Many people will be aware of the comments by Pastor Danny Nalliah of Catch the Fire Ministries concerning the Victorian bushfires. He had a dream back in November in which he saw Victoria on fire and that God told him that Victoria would be judged for the Government’s decision to de-criminalise abortion. Pastor Danny sees Black Saturday as that judgment being fulfilled.
As with many others, I see Danny’s comments as offensive in the extreme, arrogant, and based on very poor theology. His comments are far from biblical. Two well-thought-through responses have come from Barney Zwartz at The Age and Mark Conner of City Life Church in Melbourne’s eastern suburbs.
Danny Nalliah’s comments are simply wrong for the following reasons:
- They contradict the very nature of God. God is a God of grace and love. It could be said that at least Nalliah’s comments are based on the Old Testament. But even this falls down. If you take Sodom and Gomorrah, perhaps the most famous subject of judgment in the Old Testament, even there God was willing to save the town if even a handful of people were found to be following the right way. Do we really believe that God does not find anyone good in Victoria? That thought is a blight on the amazing good being done by so many in the name of Christ here.
- Following on from the above point, the idea of God judging a whole lot of innocent people for the sins of some is the same ideology that guides al-Qaeda. They believe in murdering as many innocent Westerners as possible because of mainly American foreign policy.
- Jesus said that the rain falls on the good and the bad alike. When 18 people were killed at the tower of Siloam, as told in Luke’s Gospel, Jesus was asked who sinned that this happened. Jesus’ response was that no one sinned.
- The thinking of many leaders in the Pentecostal tradition is that of being ‘anointed and appointed’, and that any questioning of their authority is akin to being of the devil. Therefore they have an aura of a kind of papal infallibility about pronouncements they make. As a result of this attitude, you have people like Danny Nalliah making these outlandish statements based on a dream they had, rather than basing it on the character of God. This is where I much prefer the evangelical idea of the Bible being seen as an authority (though not necessarily the only one – as Fuzz Kitto says, we need to be careful that we worship God and not the Bible), as it shows clearly who Jesus is, and is, I believe, inspired by God.

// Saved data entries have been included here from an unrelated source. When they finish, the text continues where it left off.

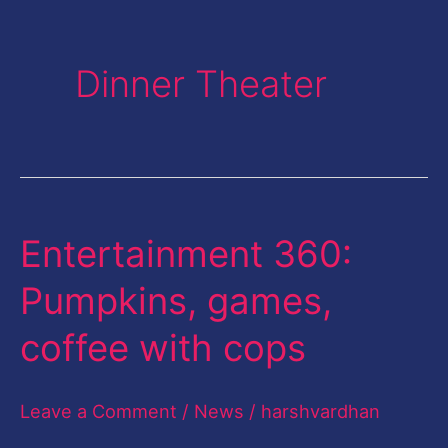
Dinner Theater
Entertainment 360:
Entertainment
360:
Pumpkins, games,
Pumpkins,
coffee with cops
games,
coffee
Leave a Comment
/
News
/
harshvardhan
with
cops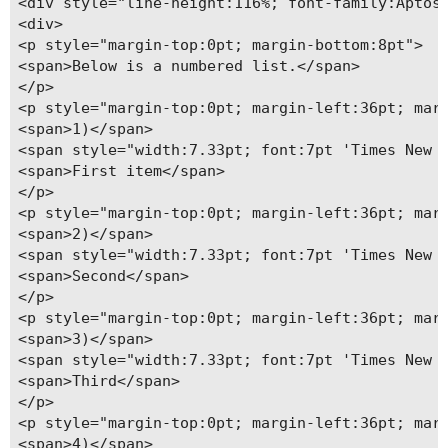
<div style="line-height:116%; font-family:Aptos;
<div>

<p style="margin-top:0pt; margin-bottom:8pt">

<span>Below is a numbered list.</span>

</p>

<p style="margin-top:0pt; margin-left:36pt; marg
<span>1)</span>

<span style="width:7.33pt; font:7pt 'Times New R
<span>First item</span>

</p>

<p style="margin-top:0pt; margin-left:36pt; marg
<span>2)</span>

<span style="width:7.33pt; font:7pt 'Times New R
<span>Second</span>

</p>

<p style="margin-top:0pt; margin-left:36pt; marg
<span>3)</span>

<span style="width:7.33pt; font:7pt 'Times New R
<span>Third</span>

</p>

<p style="margin-top:0pt; margin-left:36pt; marg
<span>4)</span>
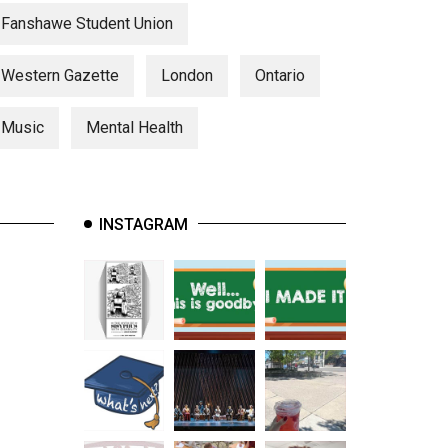
Fanshawe Student Union
Western Gazette
London
Ontario
Music
Mental Health
INSTAGRAM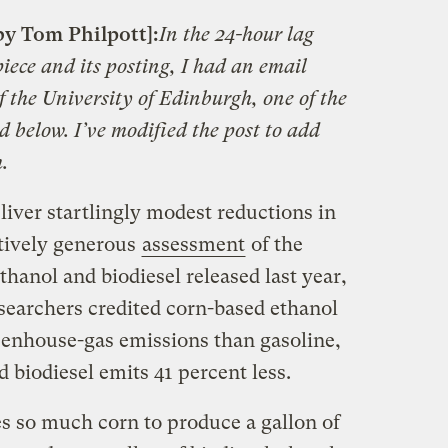
by Tom Philpott]:
In the 24-hour lag
piece and its posting, I had an email
 the University of Edinburgh, one of the
d below. I’ve modified the post to add
.
eliver startlingly modest reductions in
latively generous
assessment
of the
thanol and biodiesel released last year,
searchers credited corn-based ethanol
reenhouse-gas emissions than gasoline,
d biodiesel emits 41 percent less.
kes so much corn to produce a gallon of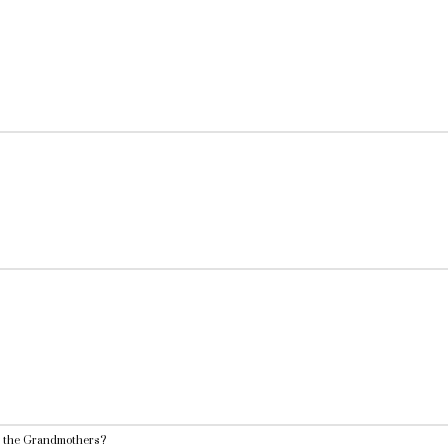
o the Grandmothers?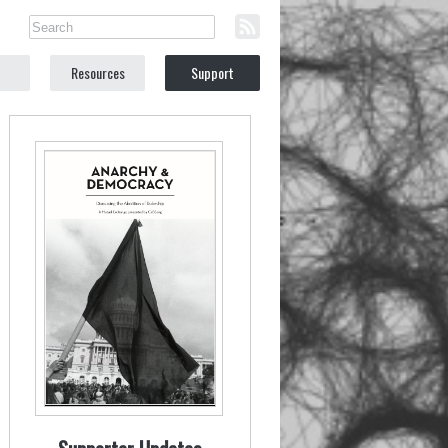
Resources
Support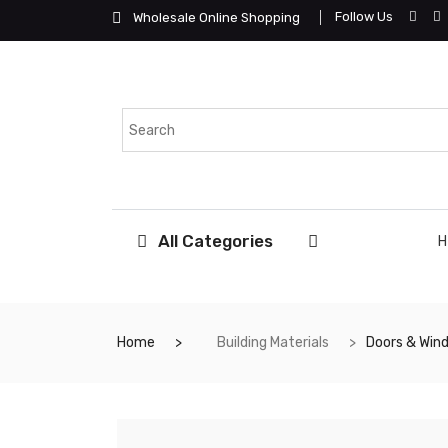
Follow Us
Wholesale Online Shopping
All Categories
Home
Building Materials
Doors & Win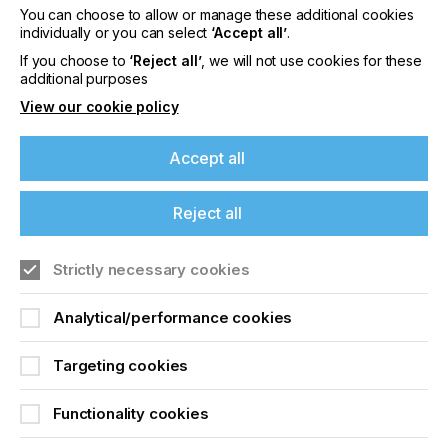
reliable printheads which work with an unending
You can choose to allow or manage these additional cookies
stream of fluids but jetting, by its nature, will always
individually or you can select
‘Accept all’
.
present some level of challenge.
If you choose to
‘Reject all’
, we will not use cookies for these
additional purposes
View our cookie policy
Full Speed Ahead
Accept all
Locked Content
Reject all
If you're enjoying our
Strictly necessary cookies
content
Analytical/performance cookies
Please sign up to printconnect for exclusive
offers on events, a monthly roundup of the
latest news, and the latest issue sent directly to
Targeting cookies
Sign up to printconnect
you and more.
Functionality cookies
To read this article and
Join printconnect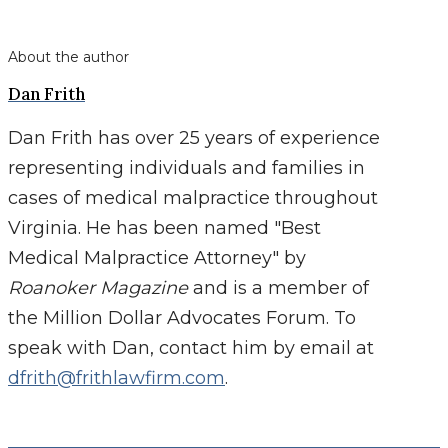
About the author
Dan Frith
Dan Frith has over 25 years of experience
representing individuals and families in
cases of medical malpractice throughout
Virginia. He has been named "Best
Medical Malpractice Attorney" by
Roanoker Magazine
and is a member of
the Million Dollar Advocates Forum. To
speak with Dan, contact him by email at
dfrith@frithlawfirm.com
.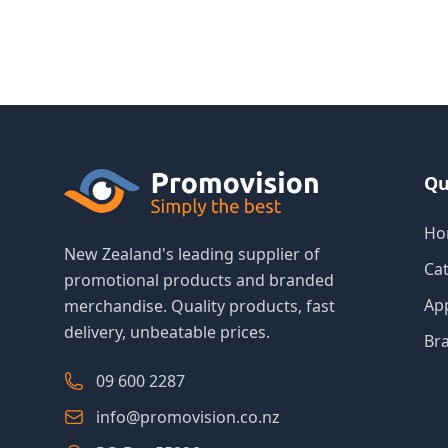
Qu
Ho
New Zealand's leading supplier of
Ca
promotional products and branded
Ap
merchandise. Quality products, fast
delivery, unbeatable prices.
Br
09 600 2287
info@promovision.co.nz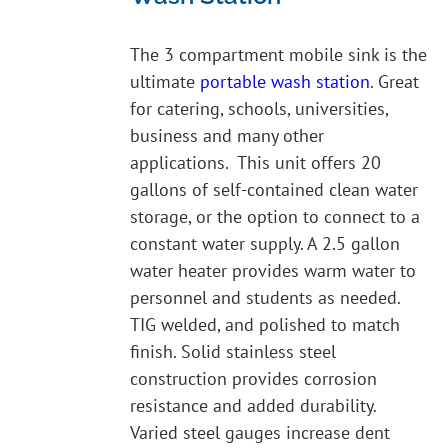
The 3 compartment mobile sink is the
ultimate
portable wash station
. Great
for catering, schools, universities,
business and many other
applications. This unit offers 20
gallons of self-contained clean water
storage, or the option to connect to a
constant water supply. A 2.5 gallon
water heater provides warm water to
personnel and students as needed.
TIG welded, and polished to match
finish. Solid stainless steel
construction provides corrosion
resistance and added durability.
Varied steel gauges increase dent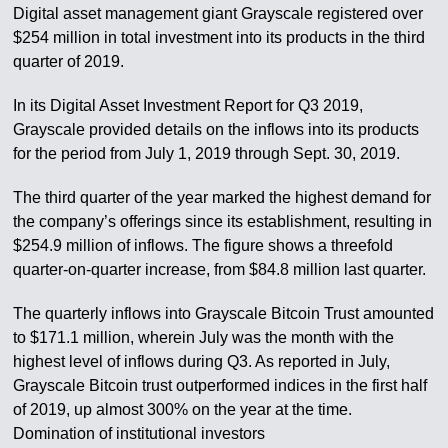
Digital asset management giant Grayscale registered over
$254 million in total investment into its products in the third
quarter of 2019.
In its Digital Asset Investment Report for Q3 2019,
Grayscale provided details on the inflows into its products
for the period from July 1, 2019 through Sept. 30, 2019.
The third quarter of the year marked the highest demand for
the company’s offerings since its establishment, resulting in
$254.9 million of inflows. The figure shows a threefold
quarter-on-quarter increase, from $84.8 million last quarter.
The quarterly inflows into Grayscale Bitcoin Trust amounted
to $171.1 million, wherein July was the month with the
highest level of inflows during Q3. As reported in July,
Grayscale Bitcoin trust outperformed indices in the first half
of 2019, up almost 300% on the year at the time.
Domination of institutional investors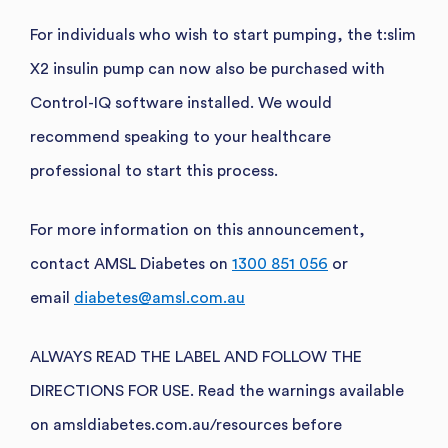
For individuals who wish to start pumping, the t:slim
X2 i
nsulin pump can now also be purchased with
Control-IQ software installed. We would
recommend speaking to your healthcare
professional to start this process.
For more information on this announcement,
contact AMSL Diabetes on
1300 851 056
or
email
diabetes@amsl.com.au
ALWAYS READ THE LABEL AND FOLLOW THE
DIRECTIONS FOR USE. Read the warnings available
on amsldiabetes.com.au/resources before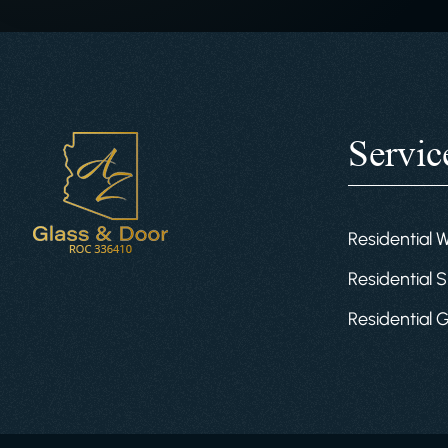
Servic
Residential 
Residential S
Residential 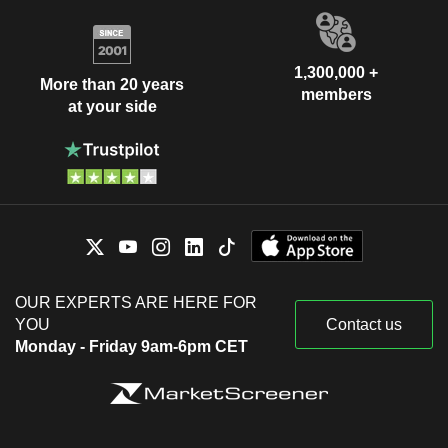
1,300,000 +
More than 20 years
members
at your side
OUR EXPERTS ARE HERE FOR
YOU
Contact us
Monday - Friday 9am-6pm CET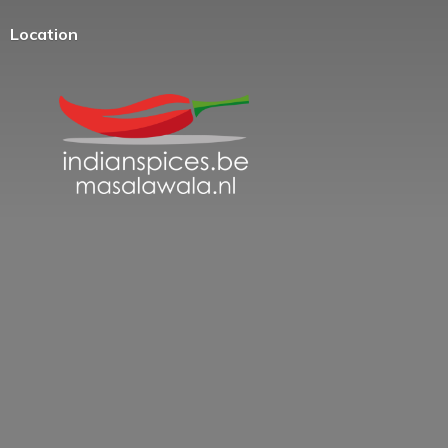
Location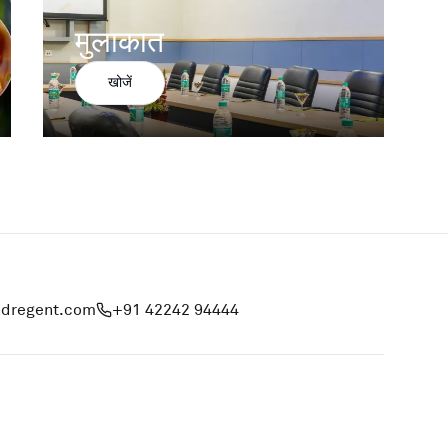
मुलाकात
खोजें
ndregent.com
+91 42242 94444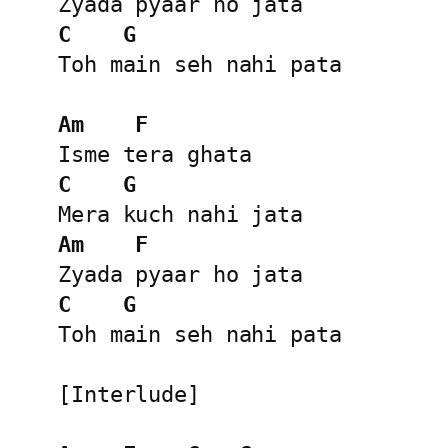
C
G
Toh main seh nahi pata

Am
F
C
G
Am
F
C
G
Toh main seh nahi pata

[Interlude]
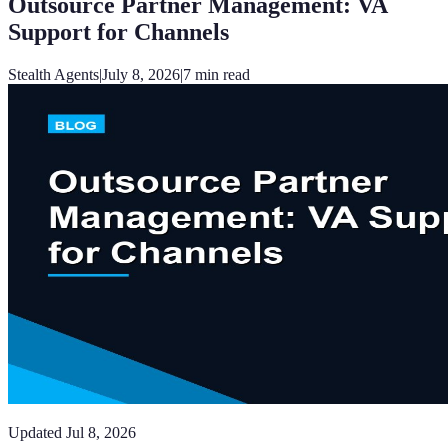
Outsource Partner Management: VA
Support for Channels
Stealth Agents
|
July 8, 2026
|
7
min read
Updated
Jul 8, 2026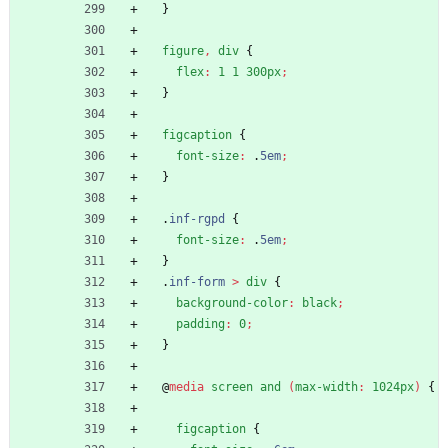
}
figure
,
div
{
flex
:
1
1
300px
;
}
figcaption
{
font-size
:
.
5em
;
}
.
inf-rgpd
{
font-size
:
.
5em
;
}
.
inf-form
>
div
{
background-color
:
black
;
padding
:
0
;
}
@
media
screen
and
(
max-width
:
1024px
)
{
figcaption
{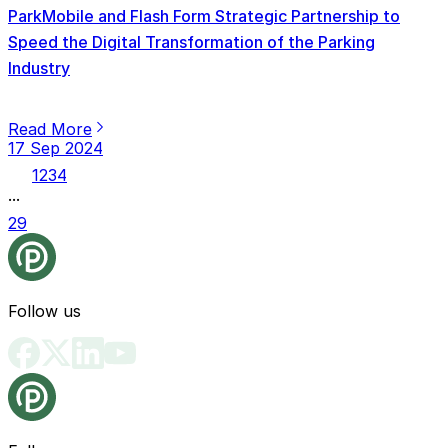
ParkMobile and Flash Form Strategic Partnership to
Speed the Digital Transformation of the Parking
Industry
Read More
17 Sep 2024
1
2
3
4
...
29
Follow us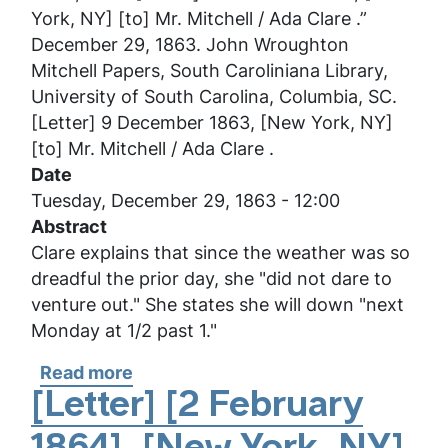
York, NY] [to] Mr. Mitchell / Ada Clare .”
December 29, 1863. John Wroughton
Mitchell Papers, South Caroliniana Library,
University of South Carolina, Columbia, SC.
[Letter] 9 December 1863, [New York, NY]
[to] Mr. Mitchell / Ada Clare .
Date
Tuesday, December 29, 1863 - 12:00
Abstract
Clare explains that since the weather was so
dreadful the prior day, she "did not dare to
venture out." She states she will down "next
Monday at 1/2 past 1."
Read more
about
[Letter]
[Letter] [2 February
9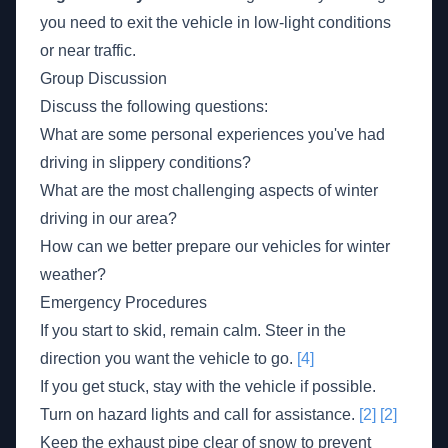
you need to exit the vehicle in low-light conditions
or near traffic.
Group Discussion
Discuss the following questions:
What are some personal experiences you've had
driving in slippery conditions?
What are the most challenging aspects of winter
driving in our area?
How can we better prepare our vehicles for winter
weather?
Emergency Procedures
If you start to skid, remain calm. Steer in the
direction you want the vehicle to go.
[4]
If you get stuck, stay with the vehicle if possible.
Turn on hazard lights and call for assistance.
[2]
[2]
Keep the exhaust pipe clear of snow to prevent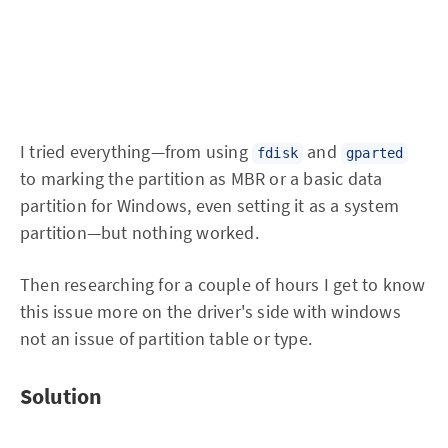
I tried everything—from using
and
fdisk
gparted
to marking the partition as MBR or a basic data
partition for Windows, even setting it as a system
partition—but nothing worked.
Then researching for a couple of hours I get to know
this issue more on the driver's side with windows
not an issue of partition table or type.
Solution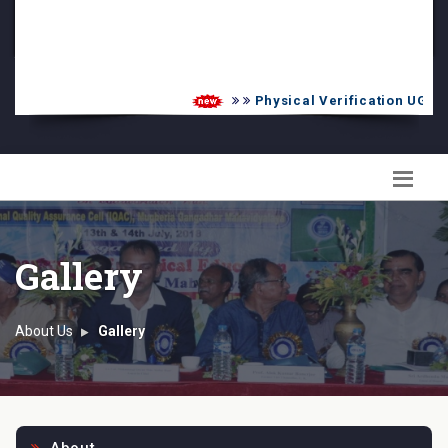
PG Admission List
Skill Enhancement
Physical Verification UG 2026-
Gallery
About Us
Gallery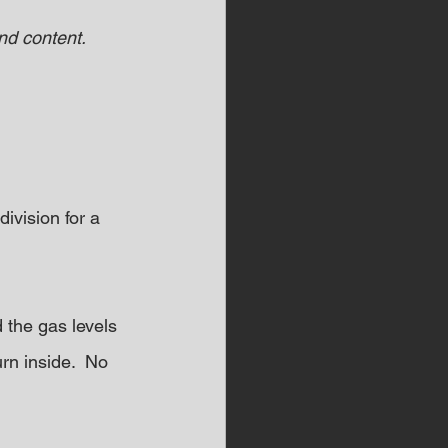
d content.  
ivision for a 
 the gas levels 
rn inside.  No 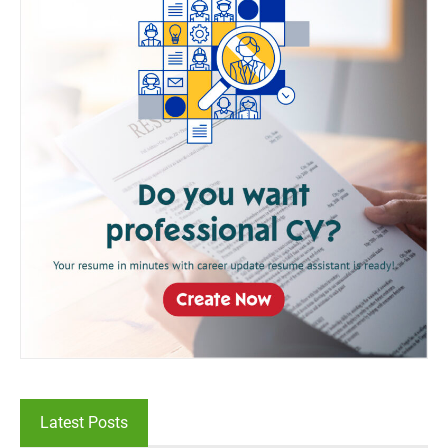
Latest Posts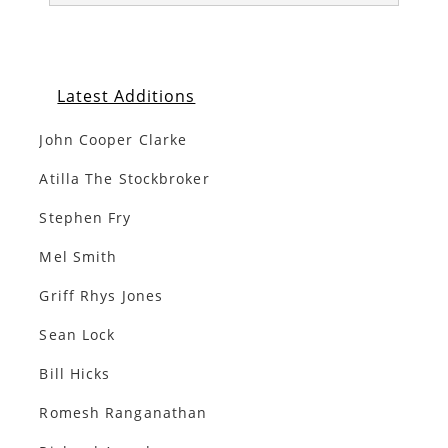
Latest Additions
John Cooper Clarke
Atilla The Stockbroker
Stephen Fry
Mel Smith
Griff Rhys Jones
Sean Lock
Bill Hicks
Romesh Ranganathan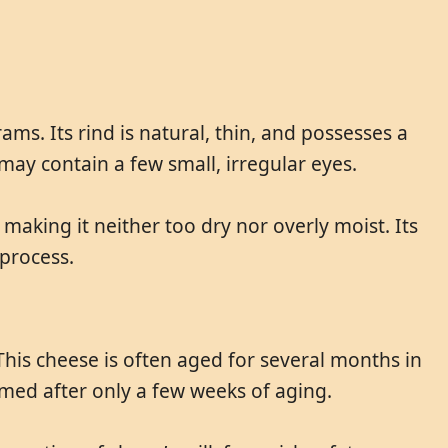
ms. Its rind is natural, thin, and possesses a
d may contain a few small, irregular eyes.
, making it neither too dry nor overly moist. Its
 process.
This cheese is often aged for several months in
med after only a few weeks of aging.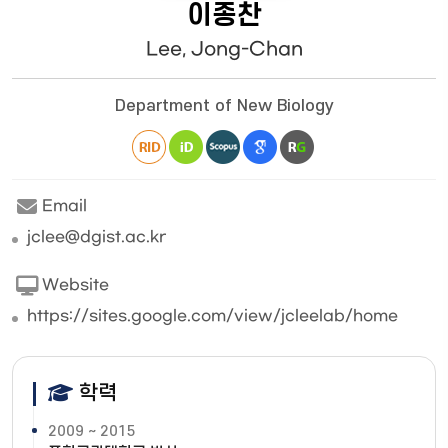
이종찬
Lee, Jong-Chan
Department of New Biology
Email
jclee@dgist.ac.kr
Website
https://sites.google.com/view/jcleelab/home
학력
2009 ~ 2015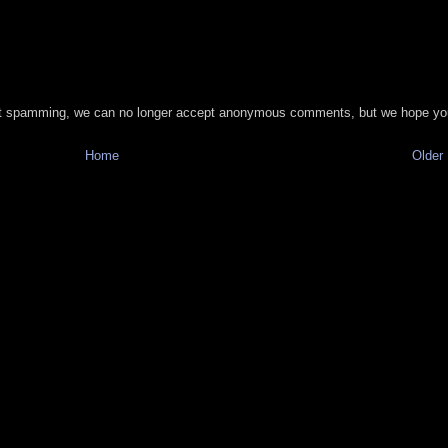
t spamming, we can no longer accept anonymous comments, but we hope you
Home
Older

- I think Barney Zwartz is spot on when he says that at times like these, the role of religion is consolation. It’s interesting how many people have talked about prayer. John Brumby, television reporters and others have all talked about offering their thoughts and prayers. In my mind, God weeps at a time like this.
- In the story of the feeding of the 5,000, there is no record of Jesus saying that they were hungry because of the judgment of God. On the contrary, Jesus looked on them with compassion because they were like sheep without a shepherd. Then he proceeded to feed them and there was plenty of food left over, a sign of God’s outlandish generosity.
I have no problem with the idea of God speaking through dreams, but I also recall something that Rowland Croucher has said about prophecy. In his dealings with thousands of counselling clients over many years, he says that an overwhelming amount of them have had their lives destroyed because someone told them they had had a prophecy about them and they trusted them and went along with it. Croucher also says that if someone claims to have a word from the Lord and they have not heard it in a period of extended solitude, then they are not in the biblical tradition.
What I know is that the fullest revelation of God we have is Jesus, the crucified God who wept over Jerusalem and showed grace and love to all.
I also see God at work in the aftermath of the fires, in the amazing outpouring of generosity of Australians in giving money, clothes and time to total strangers. I also see it in the picture of the firefighter bottle-feeding a heat-stressed koala. This is the image of God in humanity.
These thoughts above are from my knowledge of God in my life, in the lives of others, and from the Bible. The comments of Danny Nalliah have no place in the kingdom of God.